● **Records provided**:
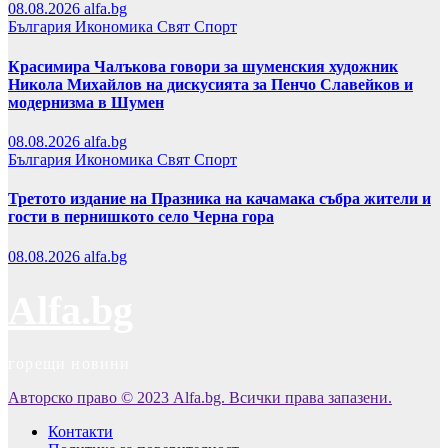
08.08.2026
alfa.bg
България
Икономика
Свят
Спорт
Красимира Чалъкова говори за шуменския художник
Никола Михайлов на дискусията за Пенчо Славейков и
модернизма в Шумен
08.08.2026
alfa.bg
България
Икономика
Свят
Спорт
Третото издание на Празника на качамака събра жители и
гости в пернишкото село Черна гора
08.08.2026
alfa.bg
Alfa.bg
горещи новини
Авторско право © 2023 Alfa.bg. Всички права запазени.
Контакти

● **The problem**: When you repeat the material, keep every word exact and drop the pictures.

● **Written answer**:
08.08.2026
alfa.bg
България
Икономика
Свят
Спорт
Красимира Чалъкова говори за шуменския художник
Никола Михайлов на дискусията за Пенчо Славейков и
модернизма в Шумен
08.08.2026
alfa.bg
България
Икономика
Свят
Спорт
Третото издание на Празника на качамака събра жители и
гости в пернишкото село Черна гора
08.08.2026
alfa.bg
Alfa.bg
горещи новини
Авторско право © 2023 Alfa.bg. Всички права запазени.
Контакти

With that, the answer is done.